A progress indicator is printed to *stderr*, like so:

> 8576/8583 : 6548
>
> 8577/8583 : 6549
>
> 8578/8583 : 6549
>
> 8579/8583 : 6549
>
> 8580/8583 : 6549
>
> 8581/8583 : 6549
>
> 8582/8583 : 6549
>
> 8583/8583 : 6550

formatted as ` / : `.

This is indicating that the 6549'th distinct site has been seen on lines 8577 through 8582.

The indicator is provided for every 10,000 input lines that are processed, and for every of the last 100 input lines.

## Counting targeted transcripts per guide RNA

Using the CLI command `countHitTranscripts`:

```bash
usage: countHitTranscripts [-h] [-a ANNOTATION] [-c CRACKLING] [-o OUTPUT]
[-s]

optional arguments:
-h, --help show this help message and exit
-s, --sample Run sample

group:
-a ANNOTATION, --annotation ANNOTATION
The GFF3 annotation file
-c CRACKLING, --crackling CRACKLING
The Crackling output file
-o OUTPUT, --output OUTPUT
The output file
```

For example, two guides, *A* and *B*, have been selected by Crackling as safe and efficient. How many transcripts of a gene do each guide target?
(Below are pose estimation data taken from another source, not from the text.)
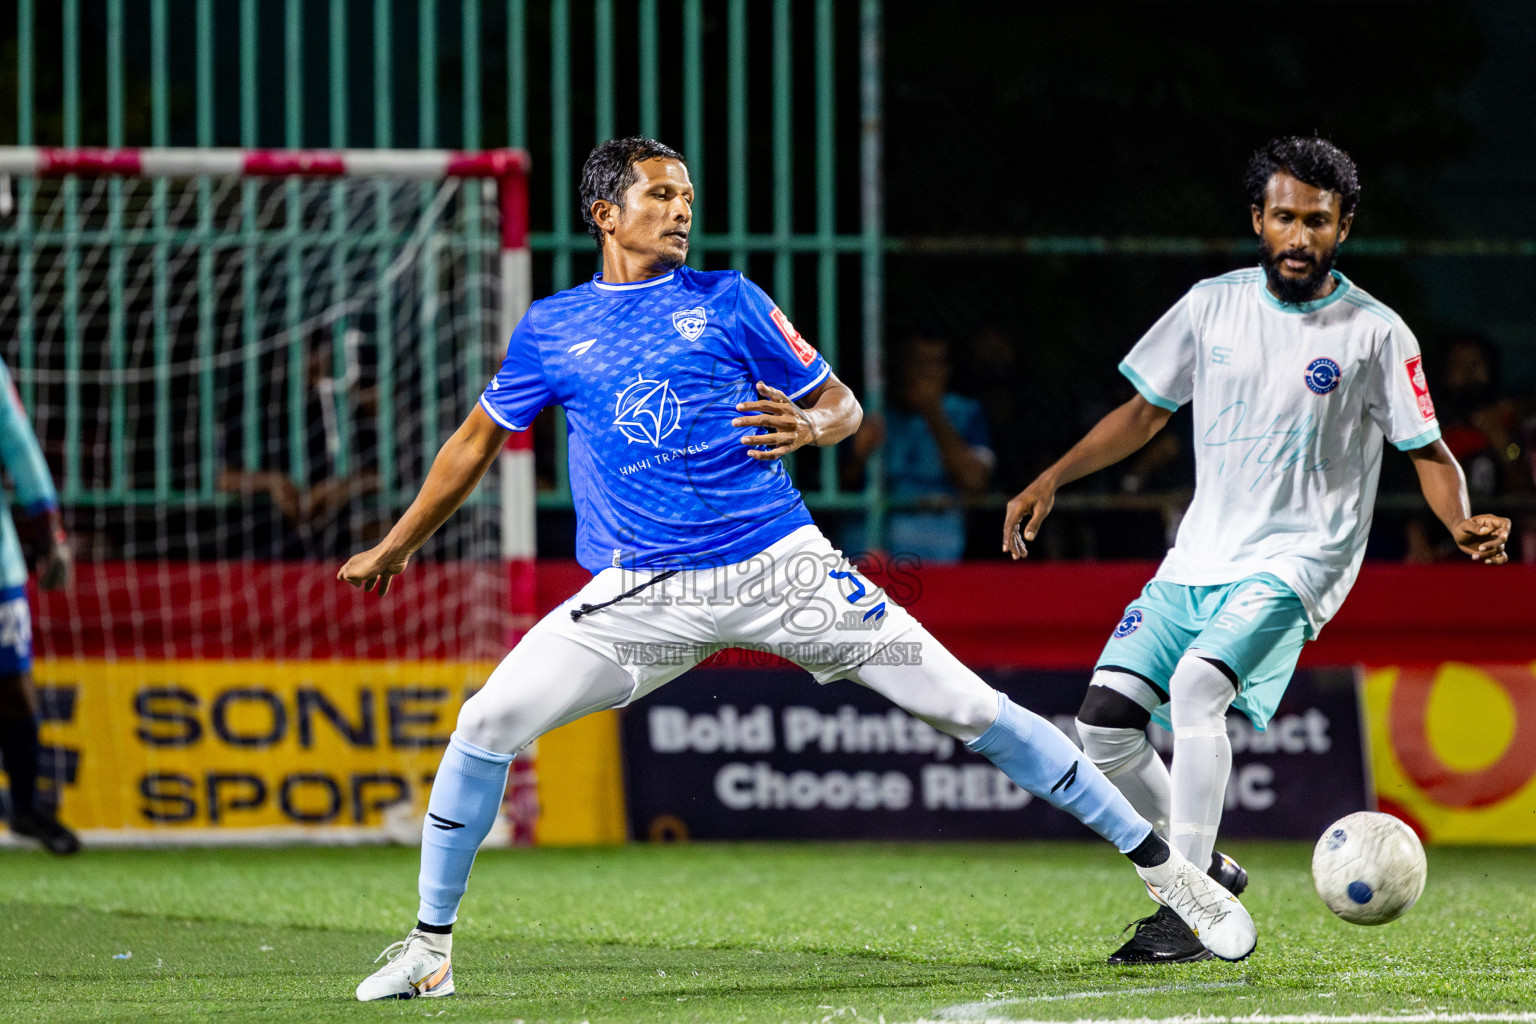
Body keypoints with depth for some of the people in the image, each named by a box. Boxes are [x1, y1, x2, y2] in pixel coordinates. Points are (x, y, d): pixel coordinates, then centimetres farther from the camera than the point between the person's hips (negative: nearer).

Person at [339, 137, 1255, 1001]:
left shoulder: (727, 301, 5)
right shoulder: (551, 330, 9)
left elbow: (844, 405, 9)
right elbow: (478, 442, 23)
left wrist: (810, 426, -14)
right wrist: (395, 547, 25)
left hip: (782, 568, -1)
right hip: (642, 595, 1)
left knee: (970, 707, -7)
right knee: (489, 721, -14)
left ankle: (1161, 865, 1)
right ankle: (429, 944, 2)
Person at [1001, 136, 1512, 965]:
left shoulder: (1376, 334, -5)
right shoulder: (1214, 305, 6)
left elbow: (1428, 451, 0)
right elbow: (1144, 411, 16)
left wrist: (1462, 525, -20)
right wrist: (1050, 481, 6)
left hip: (1296, 560, -5)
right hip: (1199, 555, 5)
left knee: (1198, 686, -30)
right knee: (1105, 724, -5)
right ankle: (1204, 868, 17)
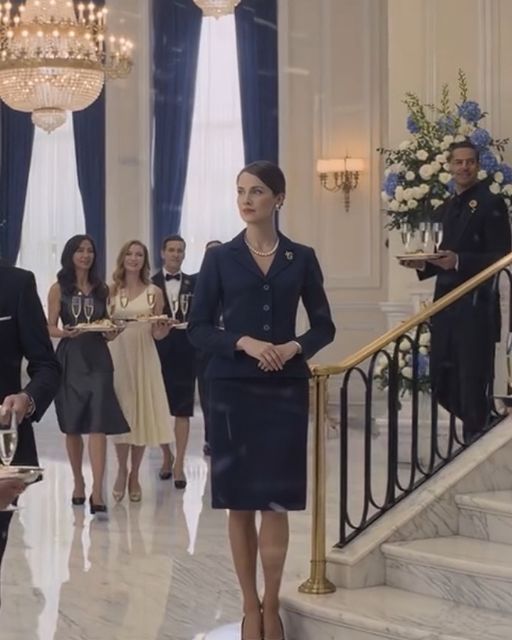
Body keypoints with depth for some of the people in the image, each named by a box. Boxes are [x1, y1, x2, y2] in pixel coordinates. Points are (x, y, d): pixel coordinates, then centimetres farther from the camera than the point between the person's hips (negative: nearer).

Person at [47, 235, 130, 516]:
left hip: (98, 359, 1)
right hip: (70, 360, 0)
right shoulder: (59, 289, 2)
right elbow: (50, 327, 0)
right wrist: (64, 332, -21)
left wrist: (112, 331, -10)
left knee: (98, 424, -10)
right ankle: (78, 482, 27)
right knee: (72, 426, 9)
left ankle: (97, 493, -14)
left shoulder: (102, 289, 9)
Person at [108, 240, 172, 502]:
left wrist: (164, 328, -18)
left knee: (142, 413, 3)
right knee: (120, 413, 1)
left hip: (144, 357, 0)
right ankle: (122, 471, 15)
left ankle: (135, 475, 13)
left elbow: (158, 334, 3)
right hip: (117, 356, 0)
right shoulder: (111, 291, 5)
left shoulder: (154, 292, 3)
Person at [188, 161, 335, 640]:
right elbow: (198, 328, 0)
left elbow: (324, 326, 8)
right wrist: (244, 342, -16)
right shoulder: (220, 258, 3)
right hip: (232, 388, 0)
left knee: (275, 501, -2)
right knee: (239, 501, 3)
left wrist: (295, 347, -12)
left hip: (286, 389, 0)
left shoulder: (301, 258, 5)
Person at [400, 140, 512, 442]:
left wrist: (459, 261, -23)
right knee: (442, 382, 10)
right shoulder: (444, 211, 18)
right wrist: (424, 265, 2)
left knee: (473, 383, -4)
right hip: (445, 305, 8)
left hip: (476, 306, -7)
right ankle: (483, 428, 28)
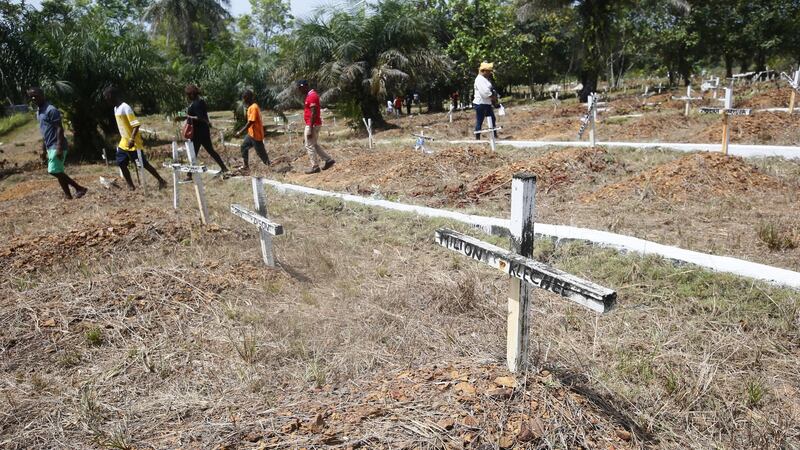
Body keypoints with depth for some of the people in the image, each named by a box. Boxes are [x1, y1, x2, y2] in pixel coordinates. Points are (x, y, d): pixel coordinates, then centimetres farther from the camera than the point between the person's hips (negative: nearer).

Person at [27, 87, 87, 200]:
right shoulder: (38, 111, 15)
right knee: (58, 172, 8)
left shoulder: (51, 110, -14)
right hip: (50, 146, 10)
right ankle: (68, 195, 11)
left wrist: (59, 147, -24)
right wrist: (44, 144, 23)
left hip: (56, 146, -10)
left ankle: (79, 188, -6)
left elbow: (59, 128, -19)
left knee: (54, 171, -13)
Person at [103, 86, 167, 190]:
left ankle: (161, 181, 8)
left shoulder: (125, 107, -18)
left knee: (144, 164, -4)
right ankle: (131, 186, 16)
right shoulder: (116, 108, 11)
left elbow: (136, 124, -24)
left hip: (133, 143, -9)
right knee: (121, 164, 7)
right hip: (124, 142, 9)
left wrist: (132, 139, -34)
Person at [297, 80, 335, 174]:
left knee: (309, 146, -3)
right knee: (314, 145, 16)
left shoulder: (311, 96, -18)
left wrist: (310, 129, -24)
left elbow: (313, 114, -23)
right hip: (314, 124, 10)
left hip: (312, 125, -10)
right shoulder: (311, 95, 14)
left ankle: (315, 167, 3)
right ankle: (329, 159, 17)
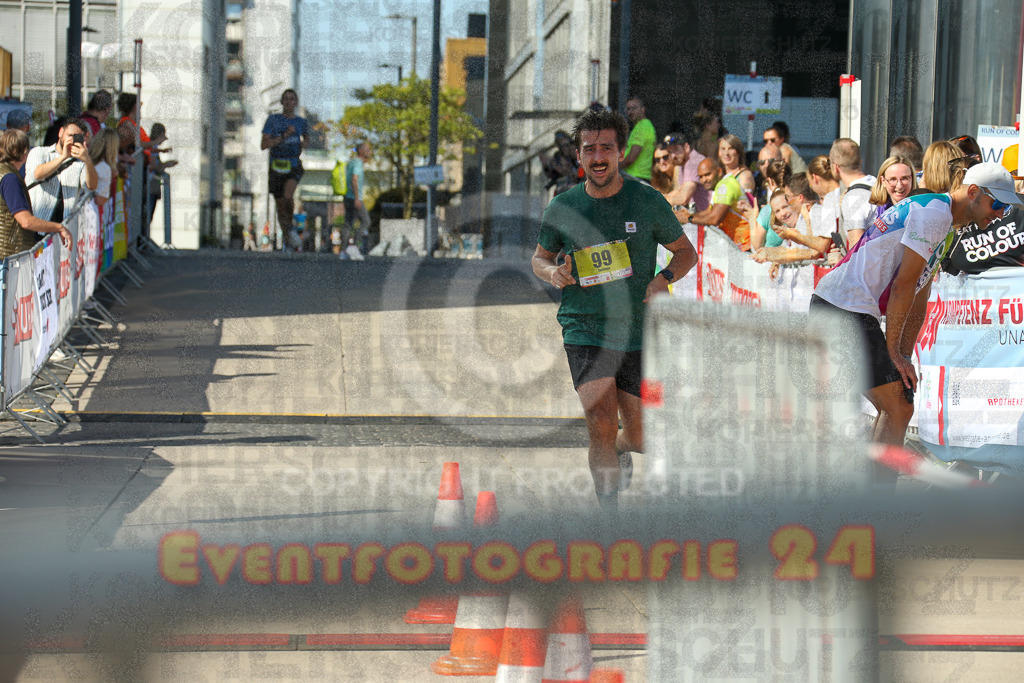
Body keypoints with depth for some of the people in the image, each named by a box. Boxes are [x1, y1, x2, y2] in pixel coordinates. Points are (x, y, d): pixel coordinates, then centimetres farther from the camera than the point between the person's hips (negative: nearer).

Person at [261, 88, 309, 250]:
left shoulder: (301, 122, 5)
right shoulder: (273, 120, -2)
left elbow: (307, 139, 28)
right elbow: (263, 145, -11)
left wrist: (304, 144, 5)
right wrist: (284, 136, -17)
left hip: (294, 166, -1)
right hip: (276, 168, 1)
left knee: (288, 196, -28)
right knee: (280, 207, 7)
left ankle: (290, 225, -2)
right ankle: (287, 238, 23)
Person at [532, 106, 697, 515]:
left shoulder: (647, 201, -3)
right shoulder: (563, 208, 0)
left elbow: (686, 252, 9)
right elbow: (540, 257, 16)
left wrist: (664, 278, -12)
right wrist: (552, 273, -8)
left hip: (638, 332, 1)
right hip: (584, 331, -1)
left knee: (640, 437, 10)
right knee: (601, 424, -19)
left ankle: (619, 449, 47)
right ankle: (610, 519, -9)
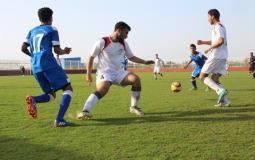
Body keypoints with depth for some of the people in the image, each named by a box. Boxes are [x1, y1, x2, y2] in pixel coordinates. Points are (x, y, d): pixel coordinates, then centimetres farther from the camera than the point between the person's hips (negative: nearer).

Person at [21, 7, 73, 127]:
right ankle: (59, 120, -19)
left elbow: (23, 48, 16)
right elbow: (57, 51, 1)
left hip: (35, 67, 6)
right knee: (68, 89, -2)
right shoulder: (52, 30, 6)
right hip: (48, 63, -6)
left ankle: (33, 100, -18)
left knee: (51, 95, 15)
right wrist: (65, 51, 22)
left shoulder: (32, 31, 22)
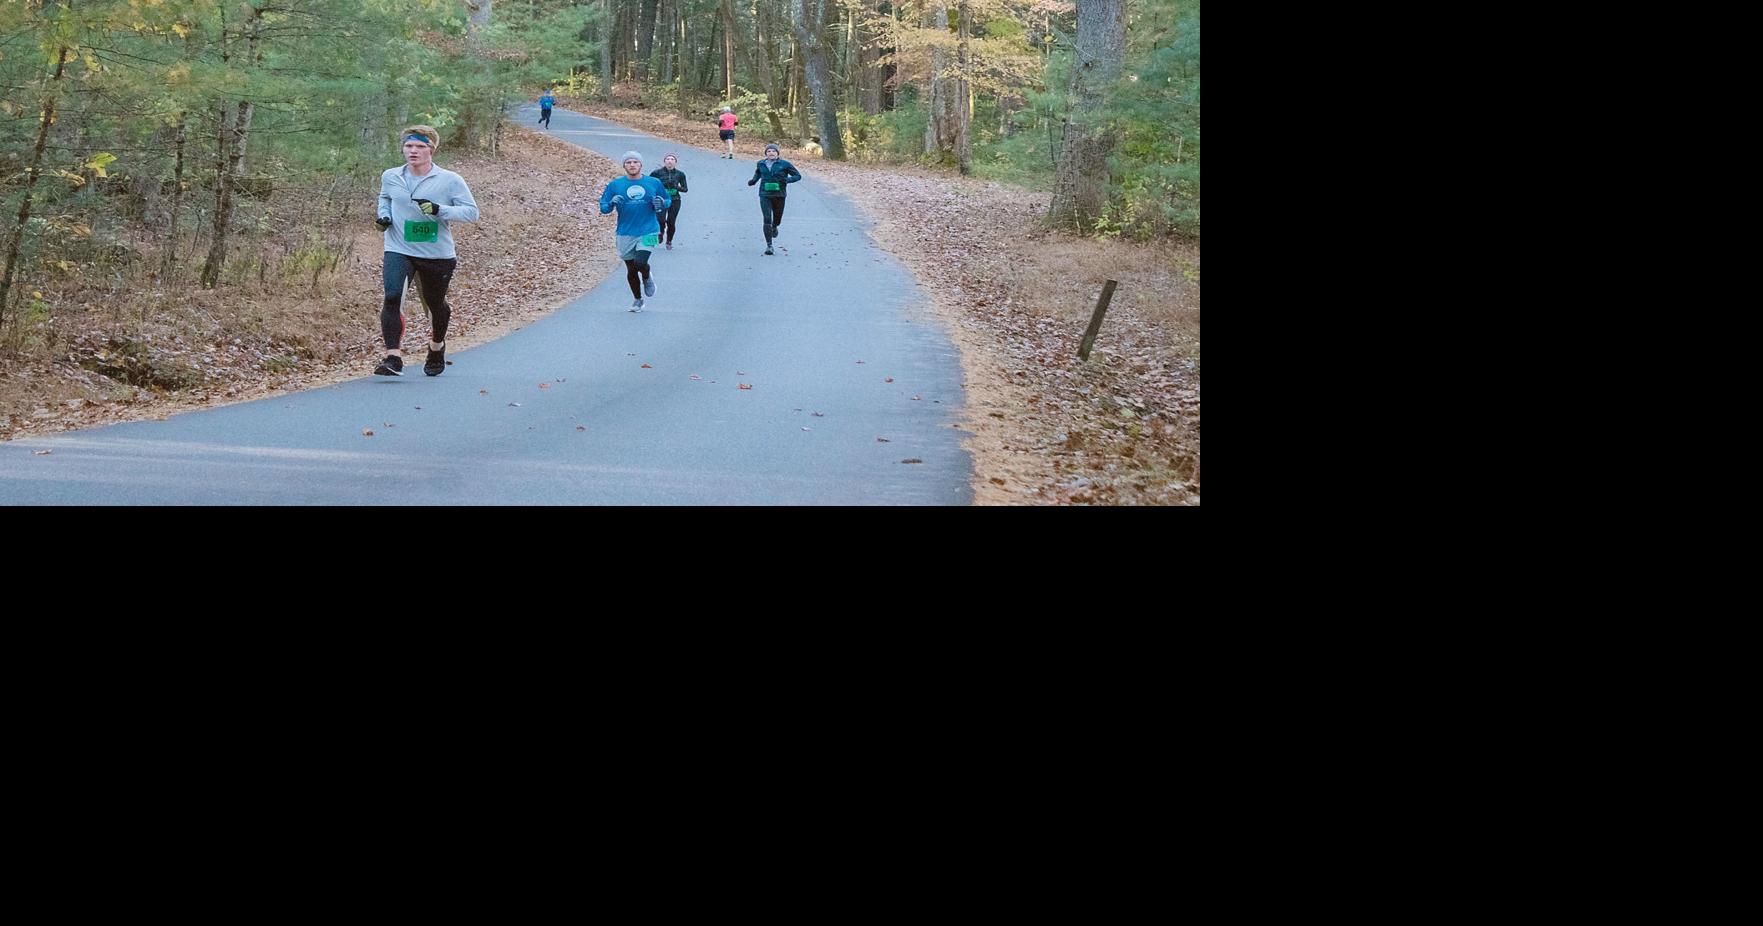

Exons are presented by `|||||`.

Chromosome 1:

(Target A) (Target B) (Target C) (Target D)
* * * *
----||*|||-------|||*|||------||*|||----------*--- (Gene 1 - Transcript 1)
----||*|||----------*---------||*|||----------*--- (Gene 1 - Transcript 2)
------*----------|||*|||------||*|||----------*--- (Gene 1 - Transcript 3)
------*-----------------------||*|||----------*--- (Gene 1 - Transcript 4)
* * * *

Use `--sample` to run the utility for the example above:

```bash
$ countHitTranscripts --sample
Writing test data to file.
The expected results from the test are:
AAAA 2/4
AAAT 2/4
AATA 4/4
ATAA 0/0

Pickled to: /tmp/tmp68qd5n6y.p
['seq', 'bowtieChr', 'bowtieStart', 'bowtieEnd', 'hits']
['AAAA', 'Chr1', '60', '83', '2/4']
['AAAT', 'Chr1', '200', '223', '2/4']
['AATA', 'Chr1', '320', '343', '4/4']
['ATAA', 'Chr1', '460', '483', '0/0']
```

## Training the sgRNAScorer 2.0 model (if needed)

We provided a pre-trained model, however, dependent on your environment (Python and package versions), you may need to retrain it, using the CLI command `trainModel`. All arguments to this command are optional, as the utility will compute the default values for you.

```bash
Using user specified arguments
usage: trainModel [-h] -g GOOD -b BAD -s SPACERLENGTH -p PAMORIENTATION -l
PAMLENGTH -o SVMOUTPUT

optional arguments:
-h, --help show this help message and exit
-g GOOD, --good GOOD
-b BAD, --bad BAD
-s SPACERLENGTH, --spacerLength SPACERLENGTH
-p PAMORIENTATION, --pamOrientation PAMORIENTATION
-l PAMLENGTH, --pamLength PAMLENGTH
-o SVMOUTPUT, --svmOutput SVMOUTPUT
```

## References

Ben Langmead and Steven L Salzberg. Fast gapped-read alignment with Bowtie2. Nature Methods, 9(4):357, 2012.

Bradford, J., & Perrin, D. (2019). A benchmark of computational CRISPR-Cas9 guide design methods. PLoS computational biology, 15(8), e1007274.

Bradford, J., & Perrin, D. (2019). Improving CRISPR guide design with consensus approaches. BMC genomics, 20(9), 931.

Chari, R., Yeo, N. C., Chavez, A., & Church, G. M. (2017). sgRNA Scorer 2.0: a species-independent model to predict CRISPR/Cas9 activity. ACS synthetic biology, 6(5), 902-904.

Lorenz, R., Bernhart, S. H., Zu Siederdissen, C. H., Tafer, H., Flamm, C., Stadler, P. F., & Hofacker, I. L. (2011). ViennaRNA Package 2.0. *Algorithms for molecular biology*, *6*(1), 1-14.

Montague, T. G., Cruz, J. M., Gagnon, J. A., Church, G. M., & Valen, E. (2014). CHOPCHOP: a CRISPR/Cas9 and TALEN web tool for genome editing. Nucleic acids research, 42(W1), W401-W407.

Sunagawa, G. A., Sumiyama, K., Ukai-Tadenuma, M., Perrin, D., Fujishima, H., Ukai, H., ... & Shimizu, Y. (2016). Mammalian reverse genetics without crossing reveals Nr3a as a short-sleeper gene. Cell reports, 14(3), 662-677.